> QUESTIONS:
1. In the text below about Scott's hernia care, what size was the defect in his abdominal wall?
2. Quote the passage from the hernia care text below, beginning with the words "Dr. Heniford vividly" and ending after the words "got to work.".

> TEXT PROVIDED:
◇ ◇ ◇ ◇ ◇ ◇ ◇
Dr. B. Todd Heniford, Atrium Health world-renowned surgeon and founder and chief of the Division of Gastrointestinal and Minimally Invasive Surgery, spearheaded Scott’s care. The team at the Carolinas Hernia Institute maintains one of the largest single center hernia databases in the world—meaning they track patients, with permission, years after their procedures in order to gain insights used to constantly improve patient outcomes. The program was the first in the world to pioneer a life scoring system post-hernia repair, which has now been used in more than 50 countries, in 30 different languages.
Among these and other contributions, it’s the reason patients like Scott travel to Atrium Health from all over the country –and the world – for successful, lasting hernia repair.
Dr. Heniford vividly recalls the first time he met Scott.
“If you can imagine as a patient, spending months in the hospital and then months at home and losing your physical life,” Dr. Heniford describes of Scott. “If there's PTSD in the world, a patient like Scott owns it, defines it. He had a defect in his abdominal wall that was 29 centimeters by 22 centimeters.”
With help from his team members, Dr. Heniford worked with Scott to draft a game plan for recovery. Committed to helping Scott gain his life back, the care team got to work.
To prepare him for surgery, Dr. Heniford injected Scott’s oblique muscles with botox. The technique relaxes abdominal muscles and decreases the size of the defect to be repaired.
A Team Effort
With the help of the surgical team, Scott received the best care for this very complex surgery. The OR team working with Scott and Dr. Heniford was briefed on Scott’s prior surgeries and what he was facing.
Atrium Health Nurse Anesthetist, Colleen Dunphy, CRNA, is one vital component of Dr. Heniford’s team. Dunphy is responsible for prepping the room, drugs, and equipment prior to surgery—in addition to keeping the patients safe and asleep while the surgery is performed. And while each operation may require a relatively similar plan, she says every anesthetic is tailored to each specific patient.
◇ ◇ ◇ ◇ ◇ ◇ ◇
> ENTRIES PROVIDED:

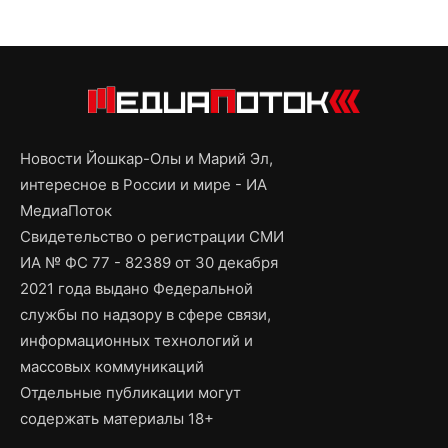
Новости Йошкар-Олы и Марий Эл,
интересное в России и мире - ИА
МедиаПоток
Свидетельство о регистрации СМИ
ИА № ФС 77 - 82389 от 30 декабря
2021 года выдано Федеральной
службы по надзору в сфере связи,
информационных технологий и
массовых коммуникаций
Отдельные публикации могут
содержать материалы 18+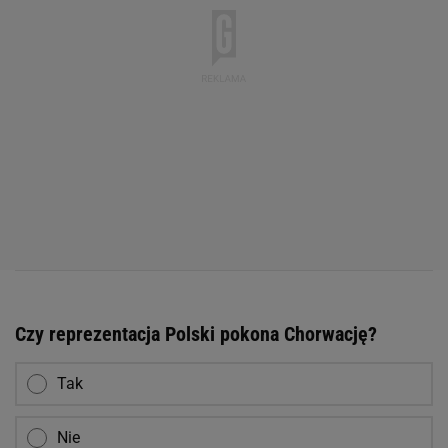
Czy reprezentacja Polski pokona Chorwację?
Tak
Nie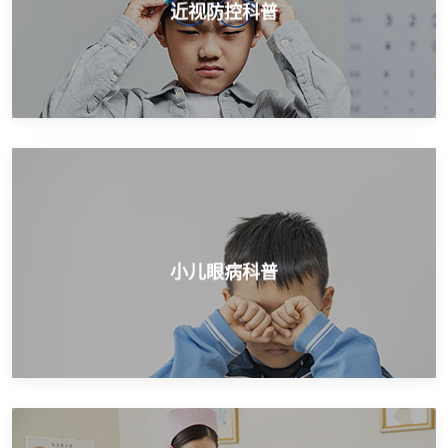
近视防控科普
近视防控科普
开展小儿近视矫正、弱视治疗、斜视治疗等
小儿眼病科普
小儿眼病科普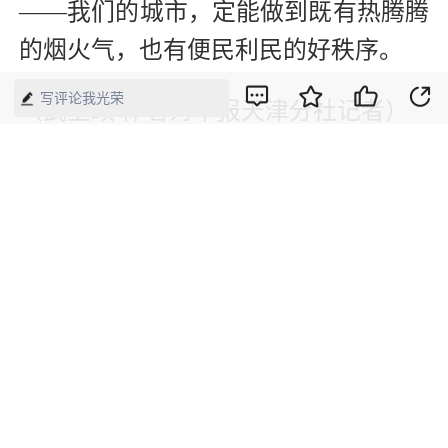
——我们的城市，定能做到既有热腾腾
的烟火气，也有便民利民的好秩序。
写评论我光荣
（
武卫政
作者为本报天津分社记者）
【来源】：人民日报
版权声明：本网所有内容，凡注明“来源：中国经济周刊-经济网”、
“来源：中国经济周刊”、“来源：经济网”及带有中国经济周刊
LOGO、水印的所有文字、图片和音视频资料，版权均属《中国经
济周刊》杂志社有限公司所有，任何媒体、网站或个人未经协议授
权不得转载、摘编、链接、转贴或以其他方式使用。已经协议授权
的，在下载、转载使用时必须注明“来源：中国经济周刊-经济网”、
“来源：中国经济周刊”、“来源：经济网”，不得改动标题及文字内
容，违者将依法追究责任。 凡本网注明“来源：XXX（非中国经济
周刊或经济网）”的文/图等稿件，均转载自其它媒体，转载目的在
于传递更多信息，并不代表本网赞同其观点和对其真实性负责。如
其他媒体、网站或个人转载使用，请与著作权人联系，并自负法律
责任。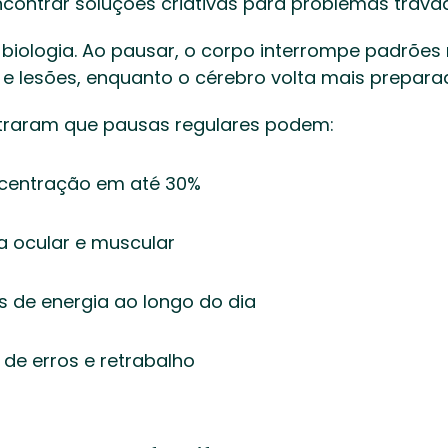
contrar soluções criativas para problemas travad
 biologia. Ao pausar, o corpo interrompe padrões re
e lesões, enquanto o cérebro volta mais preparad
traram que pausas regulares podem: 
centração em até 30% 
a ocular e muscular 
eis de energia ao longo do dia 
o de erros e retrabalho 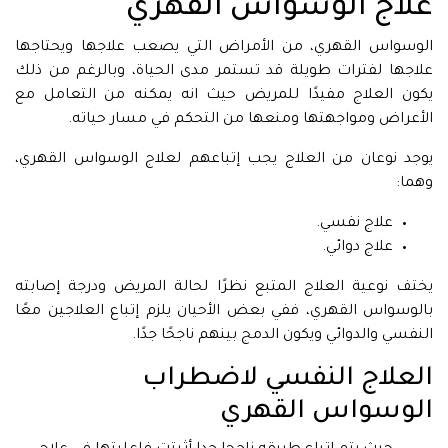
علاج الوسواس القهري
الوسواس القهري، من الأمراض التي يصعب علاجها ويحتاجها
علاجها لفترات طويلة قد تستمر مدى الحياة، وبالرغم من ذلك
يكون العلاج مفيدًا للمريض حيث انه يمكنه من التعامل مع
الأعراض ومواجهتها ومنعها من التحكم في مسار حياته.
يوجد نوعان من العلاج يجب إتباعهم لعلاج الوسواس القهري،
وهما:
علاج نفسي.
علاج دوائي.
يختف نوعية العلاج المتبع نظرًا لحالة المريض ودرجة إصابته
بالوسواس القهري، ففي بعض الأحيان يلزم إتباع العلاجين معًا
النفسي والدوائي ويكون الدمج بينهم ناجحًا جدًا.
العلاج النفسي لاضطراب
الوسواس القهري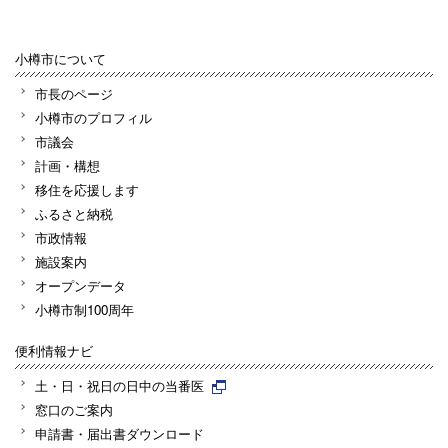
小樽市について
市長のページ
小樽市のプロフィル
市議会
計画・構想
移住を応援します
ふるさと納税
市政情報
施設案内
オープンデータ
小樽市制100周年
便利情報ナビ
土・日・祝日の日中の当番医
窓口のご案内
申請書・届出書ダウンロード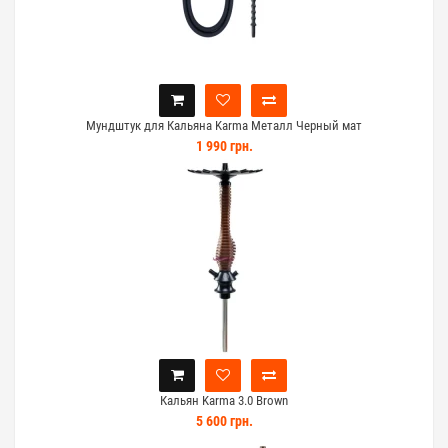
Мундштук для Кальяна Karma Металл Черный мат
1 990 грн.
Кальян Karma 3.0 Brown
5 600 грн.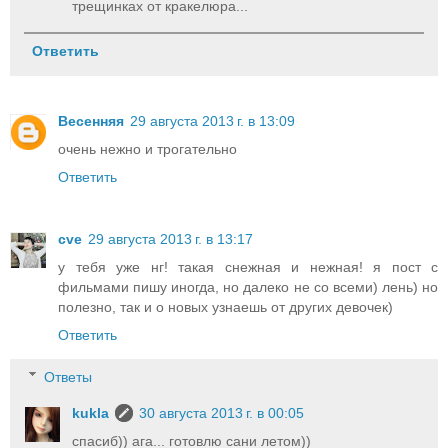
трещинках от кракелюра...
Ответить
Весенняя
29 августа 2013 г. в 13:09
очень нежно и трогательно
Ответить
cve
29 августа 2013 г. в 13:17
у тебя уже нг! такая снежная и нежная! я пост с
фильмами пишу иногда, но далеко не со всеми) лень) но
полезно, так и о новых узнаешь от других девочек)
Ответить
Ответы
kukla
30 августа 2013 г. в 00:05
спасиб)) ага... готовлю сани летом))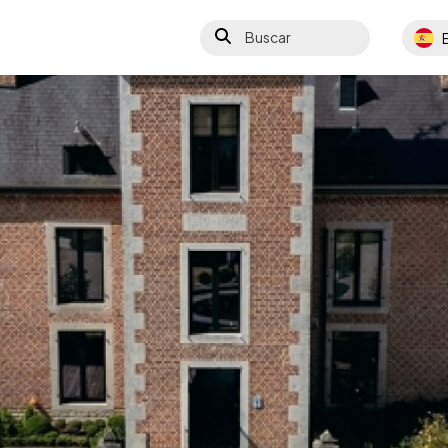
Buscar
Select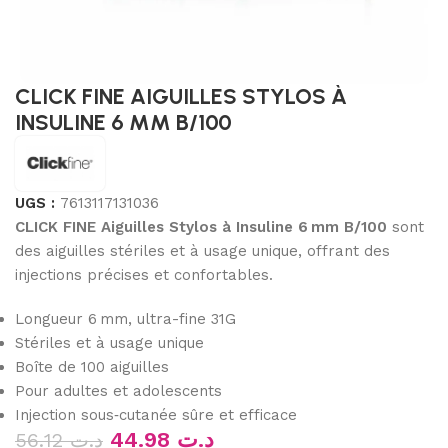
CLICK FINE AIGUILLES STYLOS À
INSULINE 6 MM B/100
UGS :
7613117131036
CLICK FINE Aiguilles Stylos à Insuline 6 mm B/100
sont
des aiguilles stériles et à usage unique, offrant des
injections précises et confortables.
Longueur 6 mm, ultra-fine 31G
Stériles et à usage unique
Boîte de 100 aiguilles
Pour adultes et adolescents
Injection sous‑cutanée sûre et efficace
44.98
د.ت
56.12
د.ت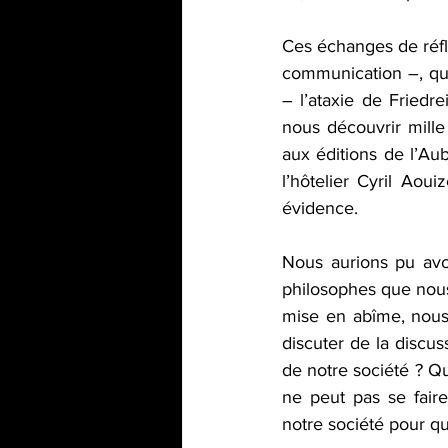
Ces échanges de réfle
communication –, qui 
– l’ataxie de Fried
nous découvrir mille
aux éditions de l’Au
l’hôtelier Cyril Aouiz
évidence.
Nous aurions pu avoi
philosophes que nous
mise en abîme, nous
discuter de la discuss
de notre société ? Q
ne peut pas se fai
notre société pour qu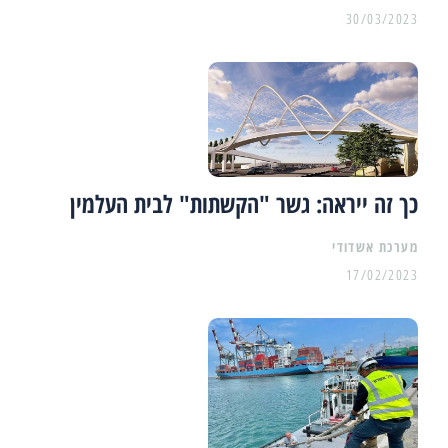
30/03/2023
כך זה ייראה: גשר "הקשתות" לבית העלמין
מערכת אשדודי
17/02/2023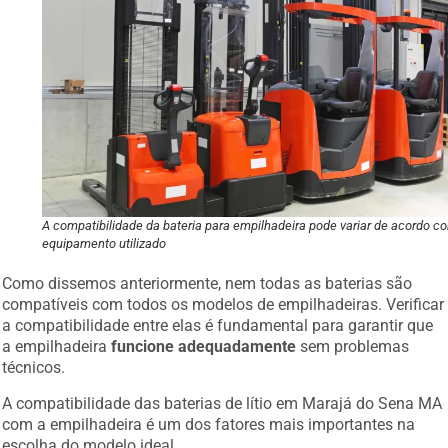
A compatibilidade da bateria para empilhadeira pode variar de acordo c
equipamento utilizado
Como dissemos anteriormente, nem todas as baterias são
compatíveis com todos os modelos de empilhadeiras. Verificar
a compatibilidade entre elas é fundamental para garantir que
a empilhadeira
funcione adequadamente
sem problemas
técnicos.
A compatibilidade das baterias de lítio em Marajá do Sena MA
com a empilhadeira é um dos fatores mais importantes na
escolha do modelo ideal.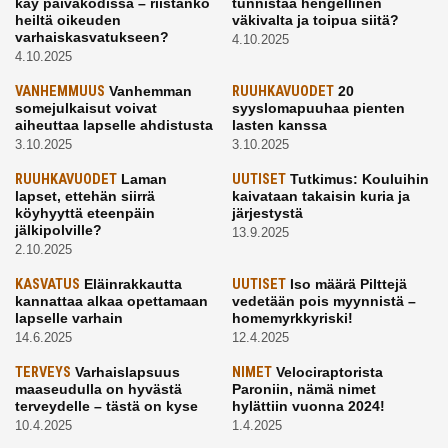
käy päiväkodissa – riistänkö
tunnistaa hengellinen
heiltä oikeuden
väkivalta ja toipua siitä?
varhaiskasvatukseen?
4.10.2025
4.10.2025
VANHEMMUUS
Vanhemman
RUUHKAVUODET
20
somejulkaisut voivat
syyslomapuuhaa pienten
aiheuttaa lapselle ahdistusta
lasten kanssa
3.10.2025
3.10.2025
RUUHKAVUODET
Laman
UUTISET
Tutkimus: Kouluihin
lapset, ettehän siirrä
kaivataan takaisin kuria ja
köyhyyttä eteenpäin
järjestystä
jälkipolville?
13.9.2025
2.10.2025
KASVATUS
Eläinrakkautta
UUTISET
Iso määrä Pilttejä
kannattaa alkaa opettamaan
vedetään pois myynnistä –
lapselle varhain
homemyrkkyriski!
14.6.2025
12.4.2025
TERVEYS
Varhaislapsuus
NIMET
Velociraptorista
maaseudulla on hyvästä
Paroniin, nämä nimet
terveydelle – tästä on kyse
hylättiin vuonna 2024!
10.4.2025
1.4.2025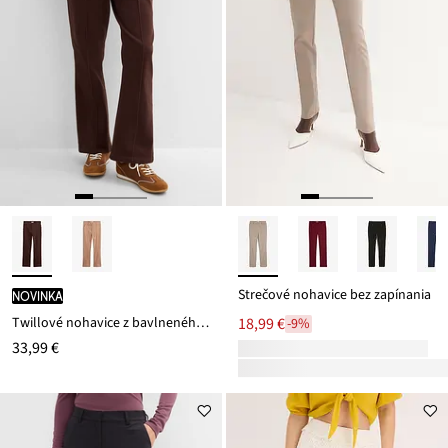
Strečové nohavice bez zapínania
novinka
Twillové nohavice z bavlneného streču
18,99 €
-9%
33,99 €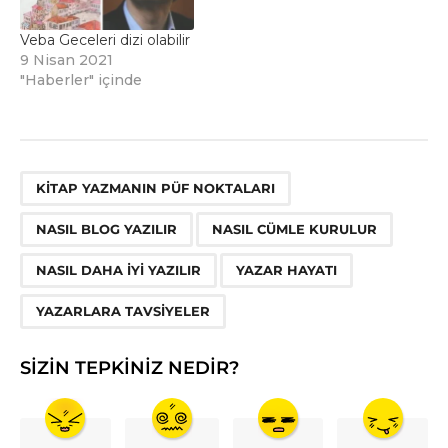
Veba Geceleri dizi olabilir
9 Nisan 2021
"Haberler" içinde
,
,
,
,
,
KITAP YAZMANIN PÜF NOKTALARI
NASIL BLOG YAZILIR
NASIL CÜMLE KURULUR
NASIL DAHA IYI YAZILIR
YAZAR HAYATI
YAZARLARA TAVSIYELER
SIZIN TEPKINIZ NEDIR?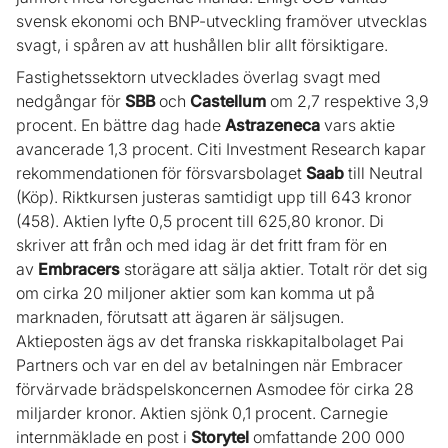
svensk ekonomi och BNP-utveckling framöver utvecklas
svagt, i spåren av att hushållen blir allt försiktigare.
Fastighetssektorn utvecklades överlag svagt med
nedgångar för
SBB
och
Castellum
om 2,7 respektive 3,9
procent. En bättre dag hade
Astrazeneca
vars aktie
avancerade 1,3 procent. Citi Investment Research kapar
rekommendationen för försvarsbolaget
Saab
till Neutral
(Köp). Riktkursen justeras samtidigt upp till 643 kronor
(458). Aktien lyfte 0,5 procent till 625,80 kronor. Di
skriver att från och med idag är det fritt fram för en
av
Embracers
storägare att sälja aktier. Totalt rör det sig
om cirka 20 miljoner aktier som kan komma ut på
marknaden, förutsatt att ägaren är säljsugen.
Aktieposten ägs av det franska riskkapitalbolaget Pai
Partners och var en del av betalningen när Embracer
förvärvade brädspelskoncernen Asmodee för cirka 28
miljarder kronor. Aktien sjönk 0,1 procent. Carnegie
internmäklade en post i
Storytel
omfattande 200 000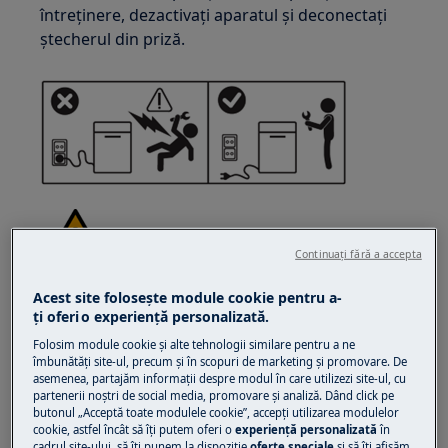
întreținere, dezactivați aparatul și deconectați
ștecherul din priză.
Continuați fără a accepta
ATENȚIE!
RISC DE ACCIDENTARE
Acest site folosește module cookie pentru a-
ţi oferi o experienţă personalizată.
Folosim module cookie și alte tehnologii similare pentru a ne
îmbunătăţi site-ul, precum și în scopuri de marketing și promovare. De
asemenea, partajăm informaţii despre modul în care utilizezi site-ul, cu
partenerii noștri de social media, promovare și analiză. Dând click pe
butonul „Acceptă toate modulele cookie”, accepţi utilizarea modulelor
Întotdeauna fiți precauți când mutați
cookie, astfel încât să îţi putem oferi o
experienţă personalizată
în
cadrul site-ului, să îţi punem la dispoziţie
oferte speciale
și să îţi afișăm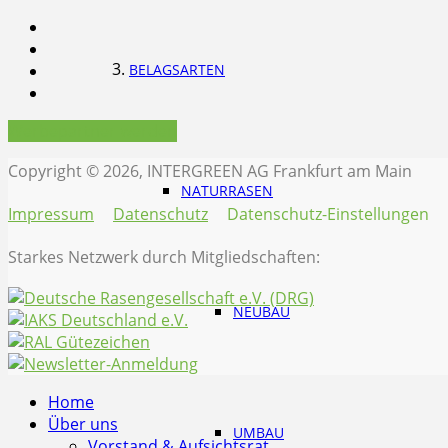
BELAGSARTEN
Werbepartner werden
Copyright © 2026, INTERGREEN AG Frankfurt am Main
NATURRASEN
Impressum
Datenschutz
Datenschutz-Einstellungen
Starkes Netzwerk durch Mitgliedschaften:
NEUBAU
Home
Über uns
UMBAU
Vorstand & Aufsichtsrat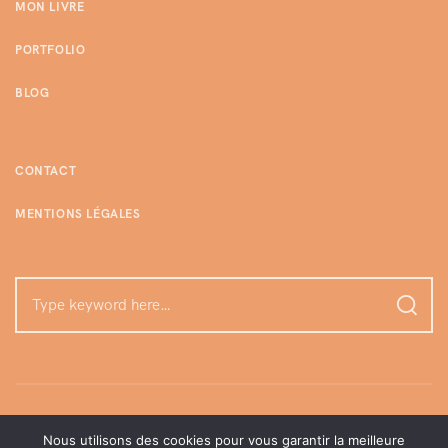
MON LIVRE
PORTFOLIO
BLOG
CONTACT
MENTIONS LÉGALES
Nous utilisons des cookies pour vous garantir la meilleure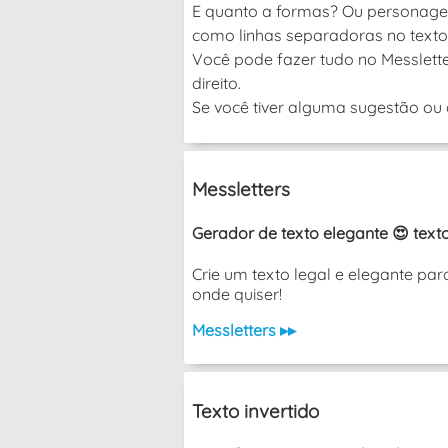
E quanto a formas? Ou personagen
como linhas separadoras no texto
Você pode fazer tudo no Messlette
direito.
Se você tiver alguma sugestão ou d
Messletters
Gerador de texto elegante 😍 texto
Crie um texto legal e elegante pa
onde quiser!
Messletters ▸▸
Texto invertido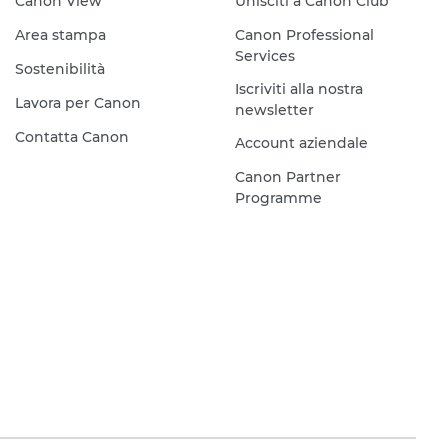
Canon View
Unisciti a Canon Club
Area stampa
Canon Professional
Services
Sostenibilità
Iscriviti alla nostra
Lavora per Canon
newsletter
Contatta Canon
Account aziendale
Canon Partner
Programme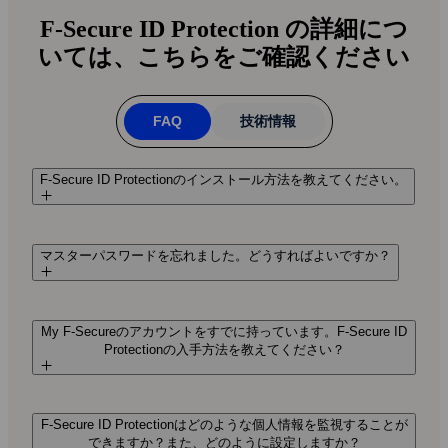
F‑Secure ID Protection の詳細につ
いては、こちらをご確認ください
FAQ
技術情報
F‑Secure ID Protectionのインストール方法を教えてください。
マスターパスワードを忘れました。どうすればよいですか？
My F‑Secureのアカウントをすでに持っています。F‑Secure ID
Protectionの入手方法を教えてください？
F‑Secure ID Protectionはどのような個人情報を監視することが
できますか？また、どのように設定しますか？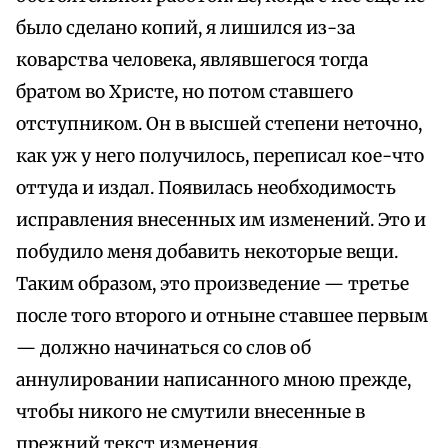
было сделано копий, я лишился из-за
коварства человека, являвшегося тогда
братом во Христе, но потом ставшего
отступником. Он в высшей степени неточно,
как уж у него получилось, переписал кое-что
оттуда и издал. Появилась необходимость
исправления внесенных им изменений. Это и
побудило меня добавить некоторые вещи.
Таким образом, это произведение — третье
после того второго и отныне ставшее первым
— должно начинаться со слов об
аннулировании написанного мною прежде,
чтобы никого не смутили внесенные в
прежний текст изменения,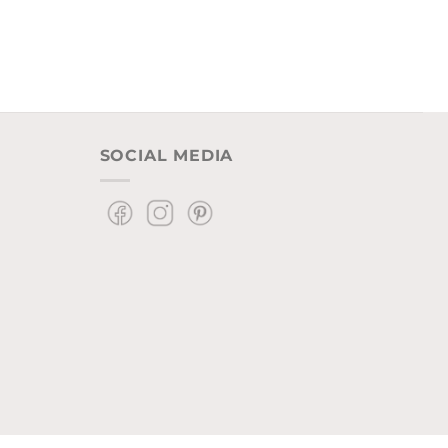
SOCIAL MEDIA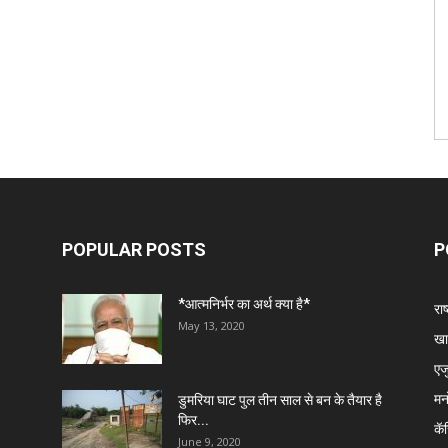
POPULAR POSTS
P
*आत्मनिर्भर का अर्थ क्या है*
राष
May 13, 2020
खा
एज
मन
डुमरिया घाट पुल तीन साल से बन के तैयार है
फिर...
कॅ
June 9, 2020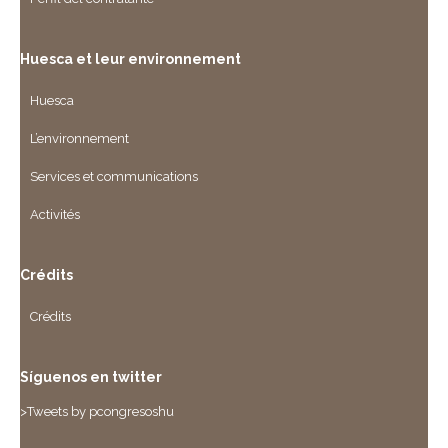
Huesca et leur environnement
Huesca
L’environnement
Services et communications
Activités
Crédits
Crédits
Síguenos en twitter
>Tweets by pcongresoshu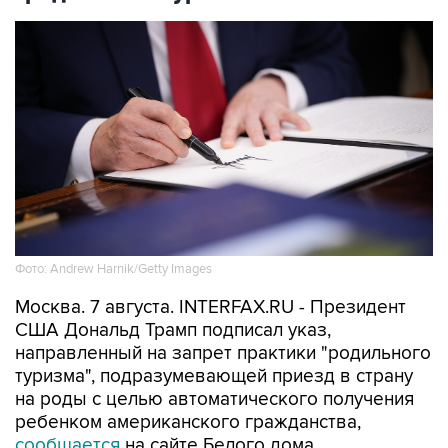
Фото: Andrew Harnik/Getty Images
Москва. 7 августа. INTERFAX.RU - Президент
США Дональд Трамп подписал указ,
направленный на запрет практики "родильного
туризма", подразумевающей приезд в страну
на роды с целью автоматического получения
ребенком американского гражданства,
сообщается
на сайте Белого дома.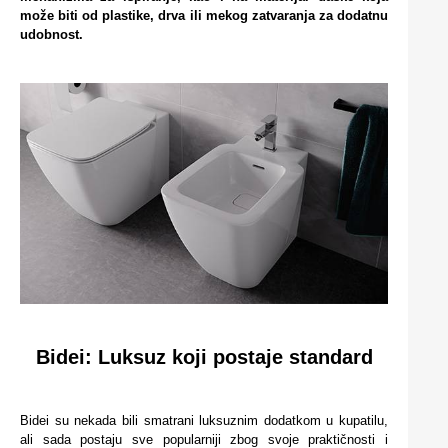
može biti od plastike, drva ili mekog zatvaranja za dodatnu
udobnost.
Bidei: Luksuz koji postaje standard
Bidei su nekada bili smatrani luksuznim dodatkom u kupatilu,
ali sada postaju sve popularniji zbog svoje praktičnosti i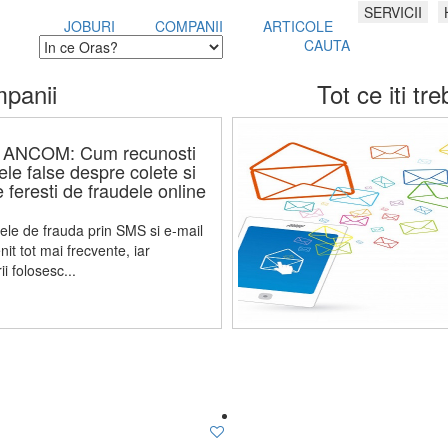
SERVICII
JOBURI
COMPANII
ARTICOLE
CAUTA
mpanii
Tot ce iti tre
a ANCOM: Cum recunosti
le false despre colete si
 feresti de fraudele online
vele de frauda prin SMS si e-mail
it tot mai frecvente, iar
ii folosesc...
◇ ◇ ◇ ◇ ◇ ◇ ◇
> PER-TASK OUTPUTS:
1. 29 centimeters by 22 centimeters.

2.
Dr. Heniford vividly recalls the first time he met Scott.
“If you can imagine as a patient, spending months in the hospital and then months at home and losing your physical life,” Dr. Heniford describes of Scott. “If there's PTSD in the world, a patient like Scott owns it, defines it. He had a defect in his abdominal wall that was 29 centimeters by 22 centimeters.”
With help from his team members, Dr. Heniford worked with Scott to draft a game plan for recovery. Committed to helping Scott gain his life back, the care team got to work.